(Stored data entries)
———
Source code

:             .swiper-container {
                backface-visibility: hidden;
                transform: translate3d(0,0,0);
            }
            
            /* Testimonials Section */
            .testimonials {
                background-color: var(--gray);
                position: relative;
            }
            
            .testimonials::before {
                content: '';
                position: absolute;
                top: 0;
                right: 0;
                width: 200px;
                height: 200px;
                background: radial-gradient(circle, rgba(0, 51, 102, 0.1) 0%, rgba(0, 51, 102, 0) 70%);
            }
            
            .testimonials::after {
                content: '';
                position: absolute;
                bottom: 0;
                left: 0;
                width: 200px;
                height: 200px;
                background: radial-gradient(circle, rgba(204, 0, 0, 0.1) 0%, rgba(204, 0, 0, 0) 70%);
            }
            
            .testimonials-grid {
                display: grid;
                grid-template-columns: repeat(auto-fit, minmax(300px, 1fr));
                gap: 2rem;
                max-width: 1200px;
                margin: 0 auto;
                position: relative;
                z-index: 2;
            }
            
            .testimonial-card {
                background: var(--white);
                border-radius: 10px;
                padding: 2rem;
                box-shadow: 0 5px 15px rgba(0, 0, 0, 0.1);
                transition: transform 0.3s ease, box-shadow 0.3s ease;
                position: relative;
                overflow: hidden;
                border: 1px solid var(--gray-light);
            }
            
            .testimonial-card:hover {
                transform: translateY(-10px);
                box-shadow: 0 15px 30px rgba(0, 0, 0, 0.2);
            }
———
To do - Report, for the data above, every line in which the string "grid" appears.

Result -
            .testimonials-grid {
                display: grid;
                grid-template-columns: repeat(auto-fit, minmax(300px, 1fr));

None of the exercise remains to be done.